According to Basu, almost 70 per cent of trained bartenders end up on cruise liners. “The career is exciting and for youngsters who want to earn pots of money and also travel the world in luxury, a stint on a cruise liner is what they dream about,” she says.

“With a few years of experience, besides becoming a freelancer, people can branch out into teaching, bar designing, writing books / articles and joining wine and spirit companies for promotional campaigns,” says Costabir.

Some of the courses offered by the institutes include diploma in bar management for hotel management graduates, craftsmanship courses in bartending for people who have just passed out of Class XII and certificate courses in wines and spirits.
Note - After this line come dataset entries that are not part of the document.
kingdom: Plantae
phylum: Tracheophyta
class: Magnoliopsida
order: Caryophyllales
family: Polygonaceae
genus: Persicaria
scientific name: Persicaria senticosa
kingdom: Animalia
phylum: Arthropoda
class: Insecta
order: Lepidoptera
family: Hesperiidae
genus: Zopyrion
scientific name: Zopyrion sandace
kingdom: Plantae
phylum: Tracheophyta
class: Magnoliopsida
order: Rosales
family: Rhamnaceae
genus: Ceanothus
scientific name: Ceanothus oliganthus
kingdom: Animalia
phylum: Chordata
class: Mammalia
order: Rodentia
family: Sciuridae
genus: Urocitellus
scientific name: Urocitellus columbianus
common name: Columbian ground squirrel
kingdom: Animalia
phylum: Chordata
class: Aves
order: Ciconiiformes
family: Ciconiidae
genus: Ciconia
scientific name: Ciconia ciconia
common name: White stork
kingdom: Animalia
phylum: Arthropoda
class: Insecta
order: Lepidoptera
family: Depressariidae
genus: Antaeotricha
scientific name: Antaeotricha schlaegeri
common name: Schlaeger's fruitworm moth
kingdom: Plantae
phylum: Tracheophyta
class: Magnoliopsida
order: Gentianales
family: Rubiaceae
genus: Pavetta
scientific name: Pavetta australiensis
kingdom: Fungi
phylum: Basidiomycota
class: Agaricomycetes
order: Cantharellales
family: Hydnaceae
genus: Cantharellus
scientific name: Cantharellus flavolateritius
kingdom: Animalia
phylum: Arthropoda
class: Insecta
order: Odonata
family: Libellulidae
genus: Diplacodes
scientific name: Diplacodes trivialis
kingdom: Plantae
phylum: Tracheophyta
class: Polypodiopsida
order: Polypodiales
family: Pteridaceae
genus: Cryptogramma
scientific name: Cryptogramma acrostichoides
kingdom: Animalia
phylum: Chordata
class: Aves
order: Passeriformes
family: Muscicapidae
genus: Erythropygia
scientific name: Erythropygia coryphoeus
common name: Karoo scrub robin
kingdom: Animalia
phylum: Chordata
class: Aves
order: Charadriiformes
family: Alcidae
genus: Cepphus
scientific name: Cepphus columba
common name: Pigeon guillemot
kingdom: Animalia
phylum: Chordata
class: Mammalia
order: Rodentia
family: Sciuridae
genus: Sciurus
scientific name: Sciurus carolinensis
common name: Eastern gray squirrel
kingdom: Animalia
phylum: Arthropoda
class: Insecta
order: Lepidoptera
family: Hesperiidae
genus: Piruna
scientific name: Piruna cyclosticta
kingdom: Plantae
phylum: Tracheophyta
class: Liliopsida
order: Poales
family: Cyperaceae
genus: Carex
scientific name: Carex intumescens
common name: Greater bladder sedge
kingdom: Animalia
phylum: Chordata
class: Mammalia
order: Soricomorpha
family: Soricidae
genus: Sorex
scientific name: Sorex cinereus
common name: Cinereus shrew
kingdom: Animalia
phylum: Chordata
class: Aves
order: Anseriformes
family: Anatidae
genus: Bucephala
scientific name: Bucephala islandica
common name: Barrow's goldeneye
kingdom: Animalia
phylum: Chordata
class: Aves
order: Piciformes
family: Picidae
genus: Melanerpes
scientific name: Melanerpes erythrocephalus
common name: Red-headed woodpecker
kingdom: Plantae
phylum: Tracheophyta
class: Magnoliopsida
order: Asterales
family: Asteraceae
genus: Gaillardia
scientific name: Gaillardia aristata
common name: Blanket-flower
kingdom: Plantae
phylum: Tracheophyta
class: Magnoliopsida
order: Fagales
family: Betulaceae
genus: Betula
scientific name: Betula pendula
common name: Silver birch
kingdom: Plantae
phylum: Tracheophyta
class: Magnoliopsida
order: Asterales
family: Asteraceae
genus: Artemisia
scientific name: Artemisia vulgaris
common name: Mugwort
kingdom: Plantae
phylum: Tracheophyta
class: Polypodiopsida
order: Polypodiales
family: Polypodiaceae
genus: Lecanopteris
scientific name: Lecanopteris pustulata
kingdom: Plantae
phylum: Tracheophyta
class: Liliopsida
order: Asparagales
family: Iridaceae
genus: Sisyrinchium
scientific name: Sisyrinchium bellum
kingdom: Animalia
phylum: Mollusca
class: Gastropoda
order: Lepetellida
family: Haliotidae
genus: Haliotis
A one-year diploma could cost anywhere between Rs 50,000 and Rs 1,00,000.

Although hotel management students look at a course in bartending as an added advantage, institutes also encourage youngsters without a professional degree but with a passion for bartending.

“To be successful in bartending one has to love the profession and constantly strive to improve, you don’t need to be a hotel management graduate,” says Basu.

Some of the training institutes include the School of Bar and Beverage Management, Delhi, the Institute of Bar Operations & Management, Delhi and Hospitality College, Calcutta. Some institutes offer facilities like on-the-job training, personality development courses and English improvement classes. While some institutes choose students on the basis of Plus Two marks, others recruit on the basis of entrance examination and job experience.

The career of course comes with a warning! “It’s a great field but one needs to really be a teetotaller or be very disciplined. Don’t drink on the job or at the workplace or you won’t have a job or a place to work,” warns Costabir.